Interesing, there's more here including HL1 (a.k.a "valve")

Funnily enough the looks of this HL2 through this engine makes it flow more with HL1 than I could expect; an interesting reverse Half Life: Source / Black Mesa / demake of sorts.

  • Even simple Half-Life 1 mods built on textures and models from Half-Life 2 look much closer to 2 than one would expect. For example this mod, but not only:

    https://moddb.com/mods/half-life-dark-future

    You won't confuse it with modern Half-Life 2, but the original HL2 engine had far worse graphics than the latest version. Makes you realize how much of the difference between HL2 and HL1 is due to different textures and level design.

    • And Viktor Antonov (rip) art style.

      edit: there is also the fact that map compilers for gold source games have advanced far beyond what they could do back in 1999. The lightmaps and light sources alone can be far more intricate nowadays than what you would get from the official valve ones in 1999.

      9 replies →

    • Yeah Cry of Fear really pushed the GoldSource engine to its limits (I think it implemented a custom renderer but the models just push the base engine's limits with regards to maximum polygons and texture sizes).

De-makes are interesting because they continuously seem to show what may have been possible long ago in ancient engines if teams pushed them even further.

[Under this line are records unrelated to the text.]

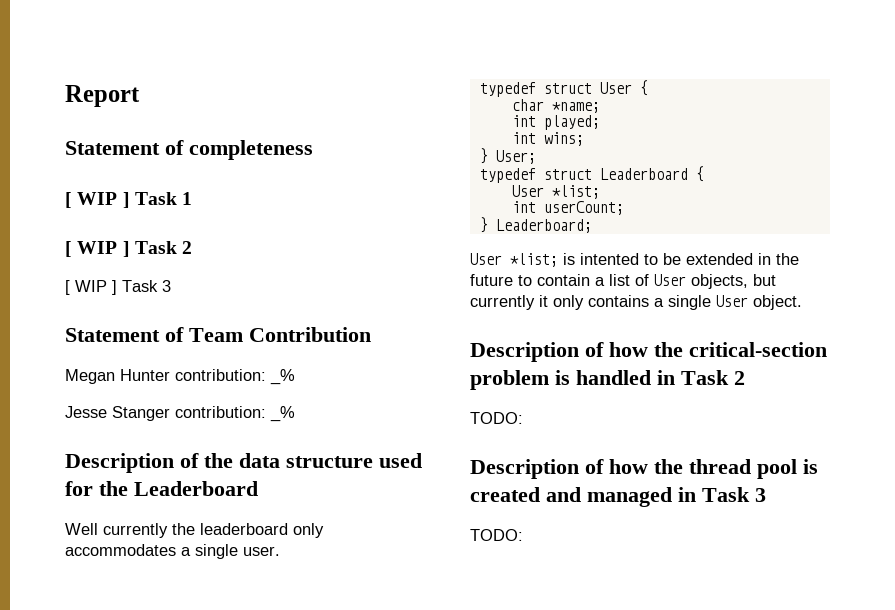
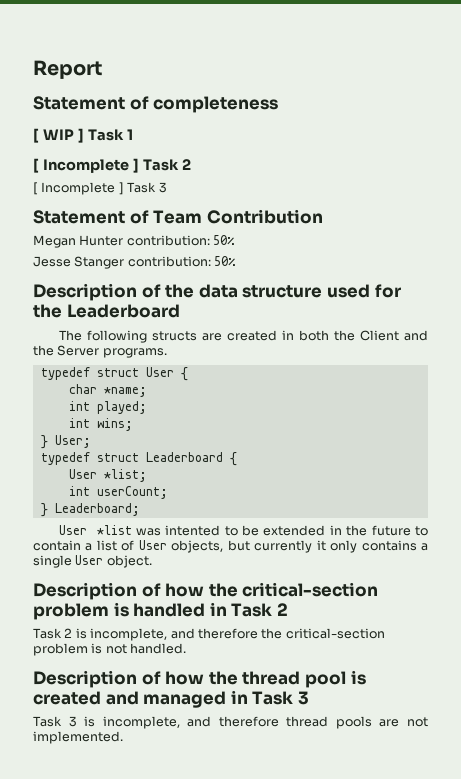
[77,241,118,254] WIP -> [42,159,129,173] Incomplete
[75,280,107,292] WIP -> [41,182,116,195] Incomplete
[270,369,295,385] _% -> [213,235,236,245] 50%
[270,406,295,422] _% -> [214,256,237,266] 50%
[65,523,324,538] [65,544,280,559] Well currently the leaderboard only accommodates a single user. -> [59,330,428,343] [33,345,167,358] The following structs are created in both the Client and the Server programs.
[510,253,575,267] *list; is -> [96,525,161,536] *list was
[470,412,523,424] TODO: -> [33,628,385,641] [33,643,187,656] Task 2 is incomplete, and therefore the critical-section problem is not handled.
[470,529,523,541] TODO: -> [33,716,428,729] [33,731,123,744] Task 3 is incomplete, and therefore thread pools are not implemented.

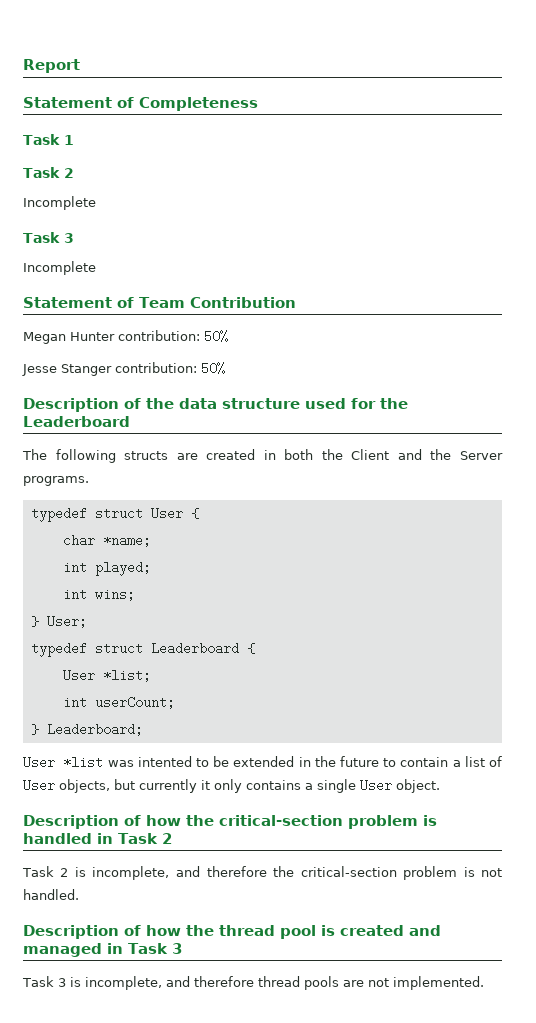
[153,96,279,113] [33,128,84,143] completeness // [ WIP ] -> [139,97,258,111] Completeness //
[33,158,191,173] [33,182,167,195] [ Incomplete ] Task 2 // [ Incomplete ] Task 3 -> [23,167,74,178] [23,196,96,210] [23,232,74,243] [23,261,96,275] Task 2 // Incomplete // Task 3 // Incomplete

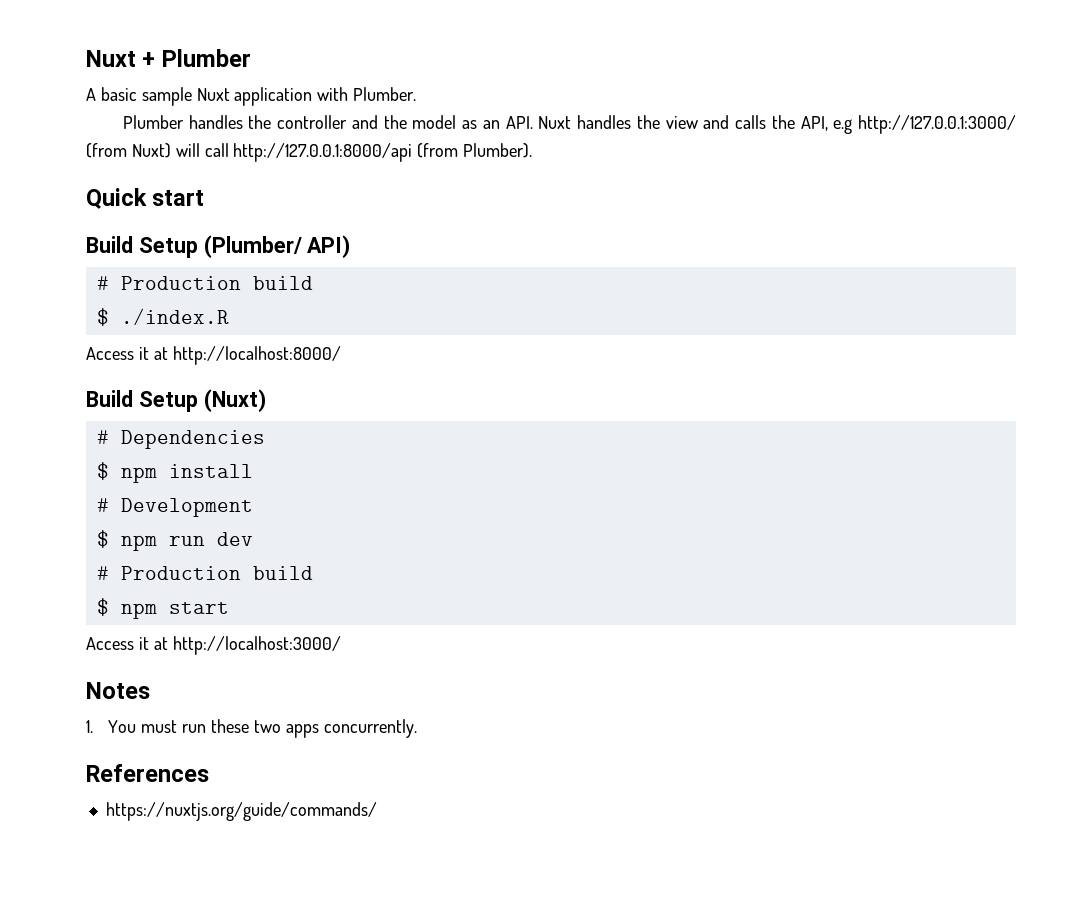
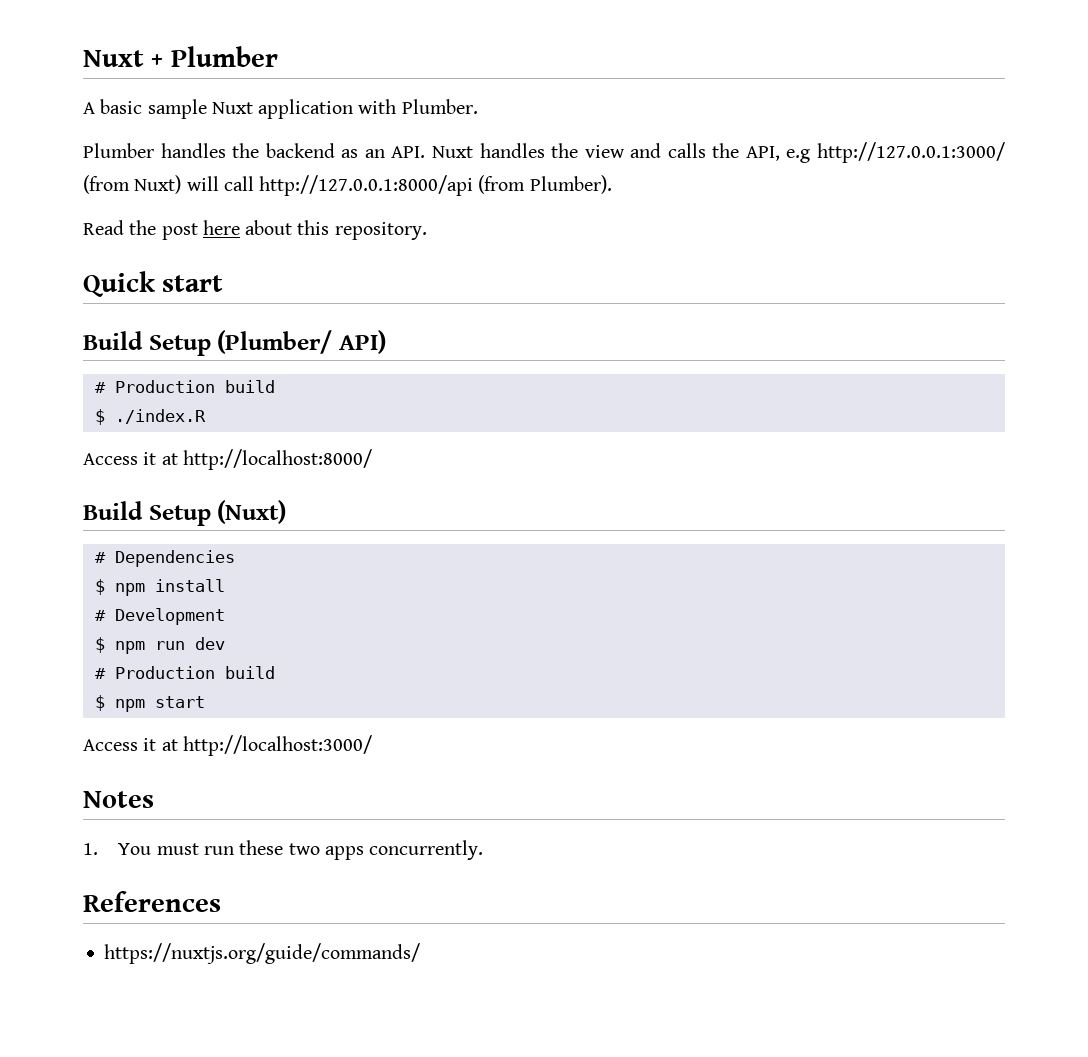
[277,115,457,129] controller and the model -> [265,143,335,158] backend
(533, 150) none -> [83,220,427,240] // Read the post here about this repository.

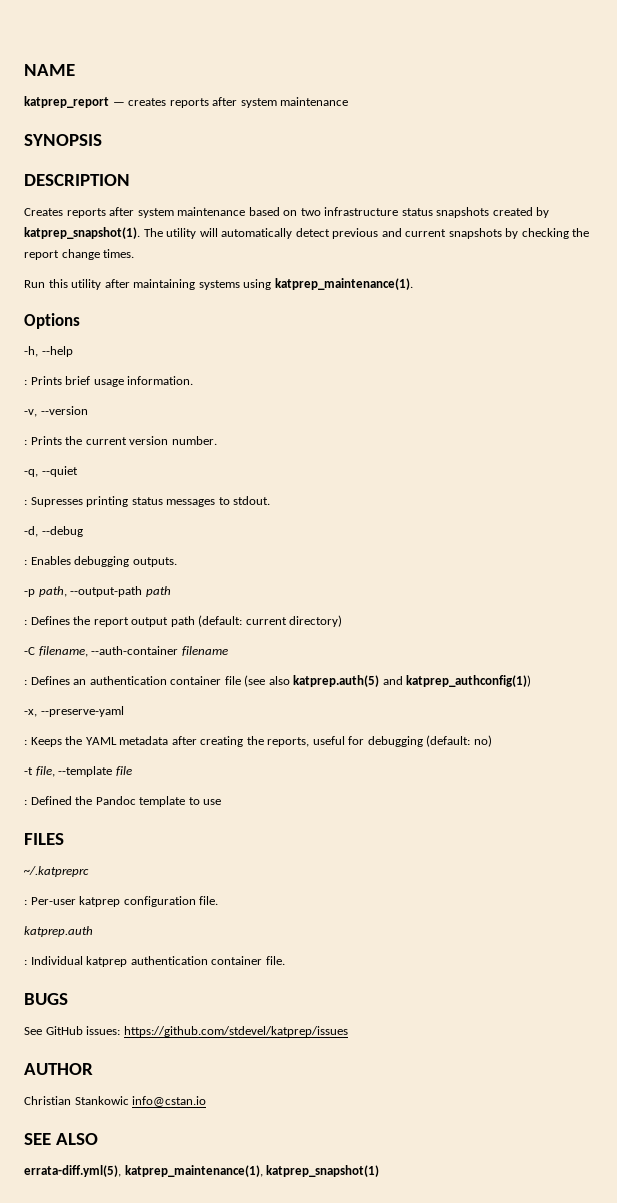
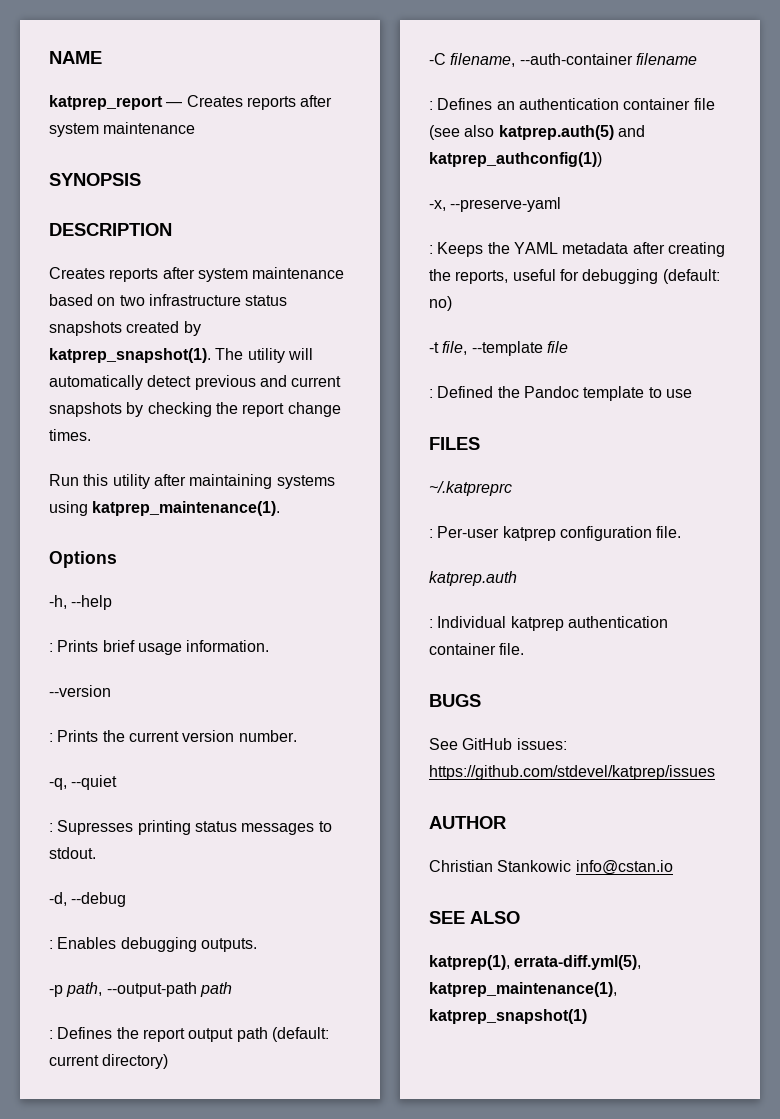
[128,98,167,106] creates -> [186,95,243,107] Creates
[24,409,37,417] -v, -> (270, 646) none
(98, 1139) none -> [429,955,510,970] katprep(1),

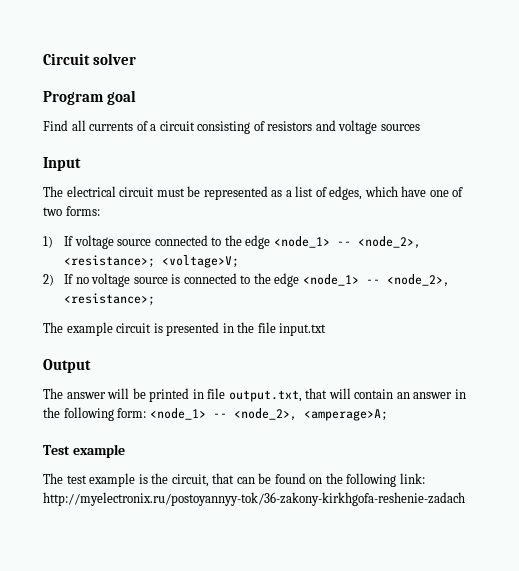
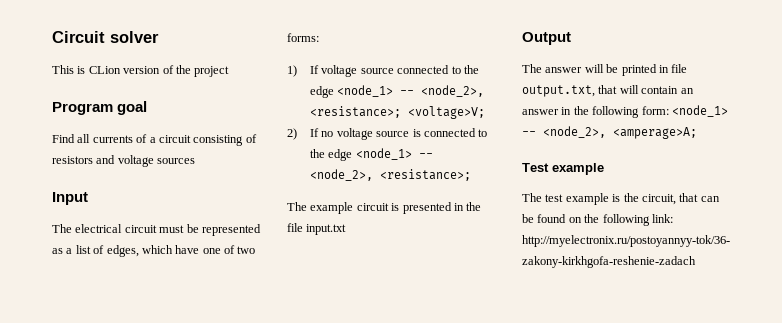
(137, 59) none -> [52,65,230,77] // This is CLion version of the project

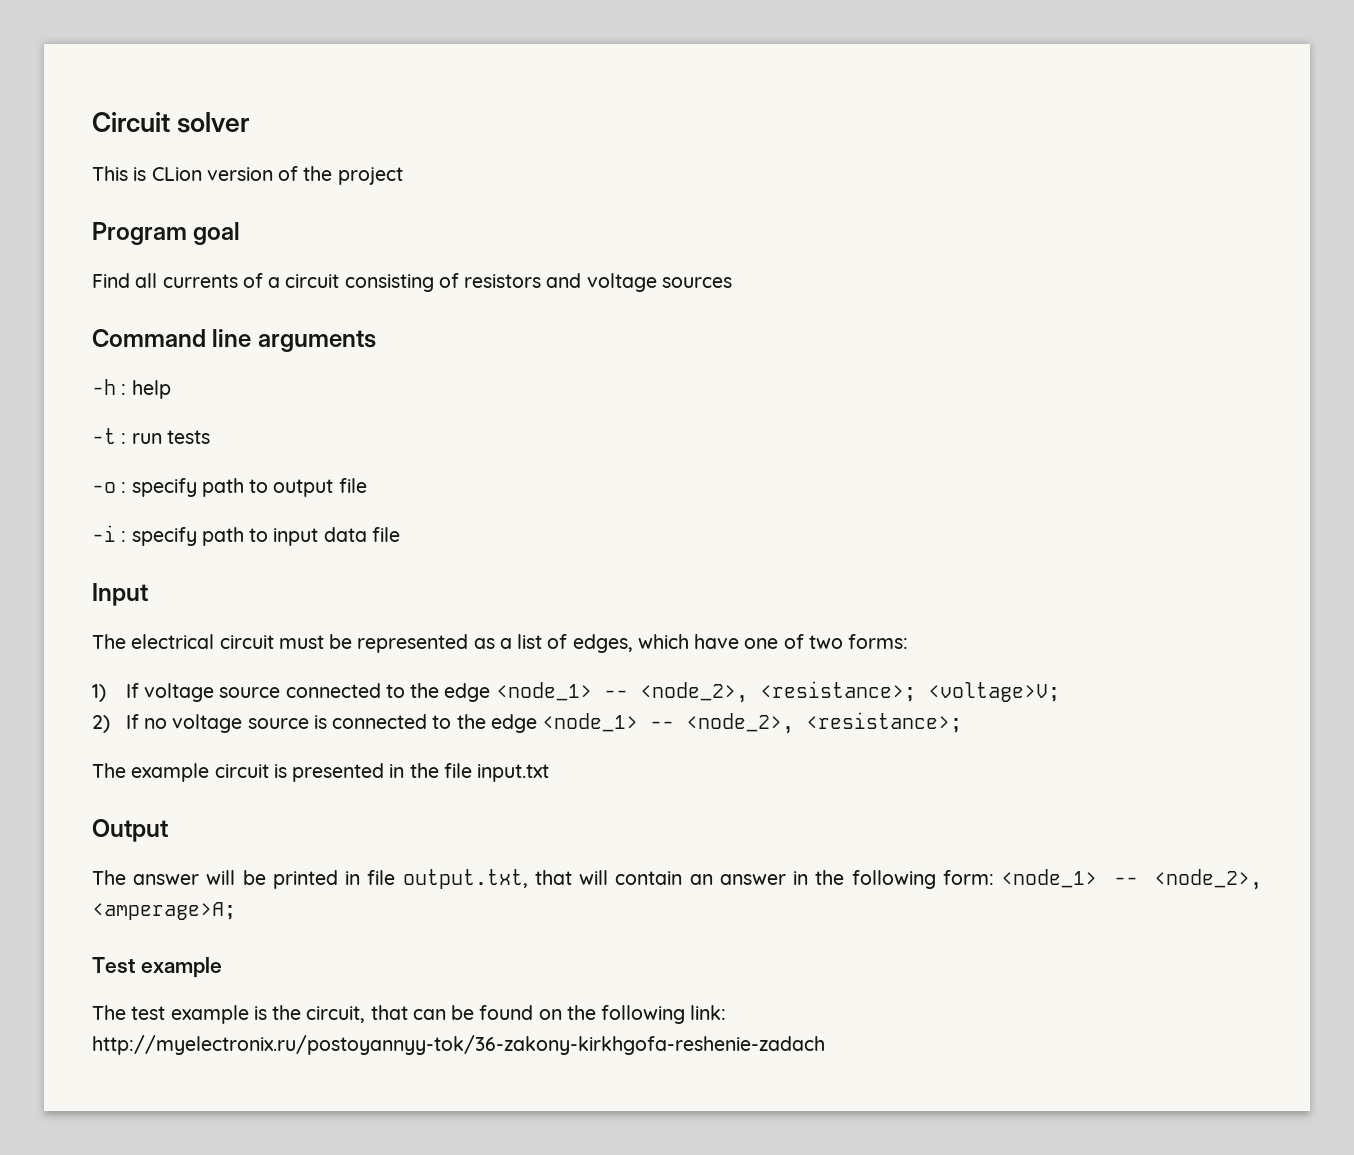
(196, 161) none -> [92,329,376,352] [92,379,171,399] [92,428,210,444] [92,478,367,497] [92,525,400,546] // Command line arguments // -h : help // -t : run tests // -o : specify path to output file // -i : specify path to input data file

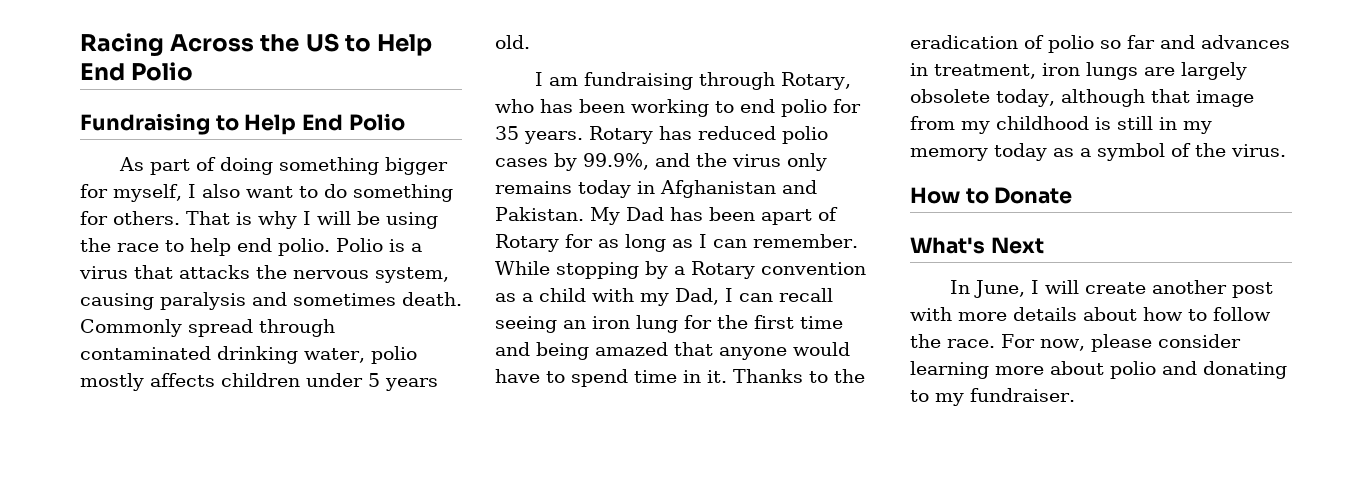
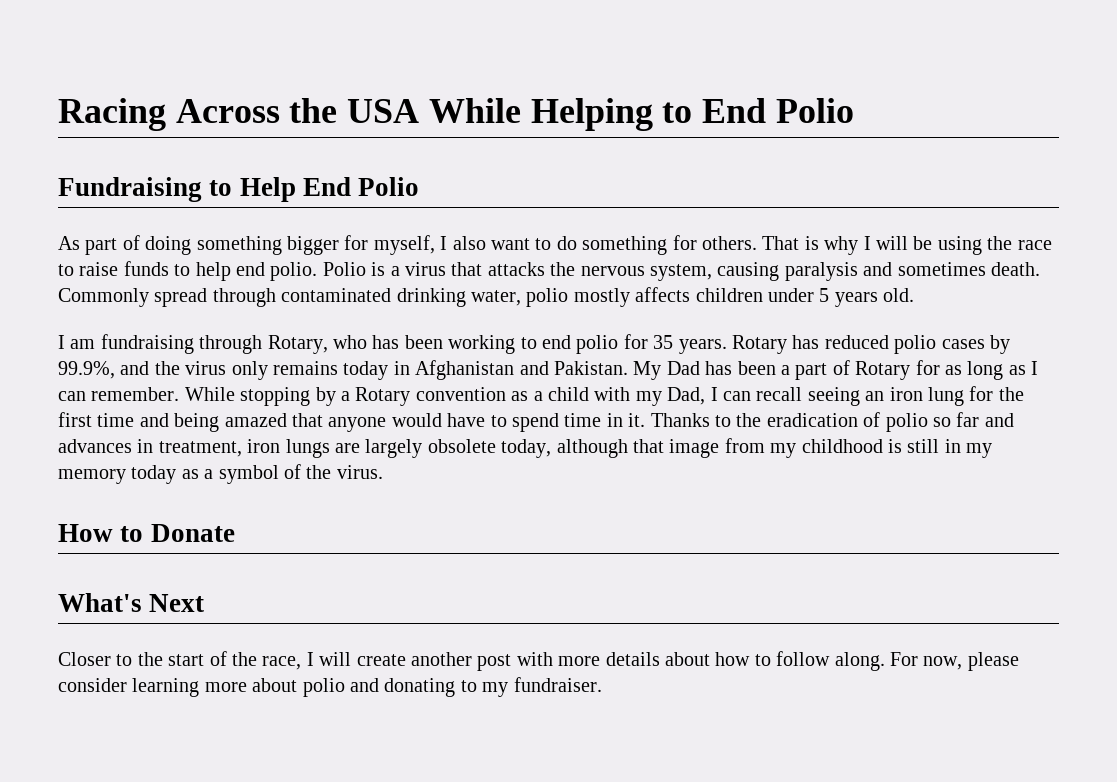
[305,33,433,56] US to Help -> [347,98,693,131] USA While Helping to
(184, 246) none -> [79,261,191,276] raise funds to
[760,209,812,225] apart -> [780,363,828,380] a part
[950,280,1026,298] In June, -> [58,651,302,670] Closer to the start of the race,
[910,334,995,348] the race. -> [834,652,885,671] along.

Then again maybe that level of detail even in idtech1 would have required more computing than was available for many years.

  • I do suspect this would not run well on a 75 Mhz Pentium 1. It would be very surprising if Quake 1 was actually the pinnacle of what as possible on the hardware of the time, though. id made exactly one game targeting that generation of hardware, and then their next game had meaningfully higher system requirements despite coming out only a year later. The hardware capabilities were changing so fast that there simply wasn't time to iterate on a specific target.

Would it work under vanilla quake 1? Ah, no. I can't check it out.

Good job keeping me away with Anubis, btw.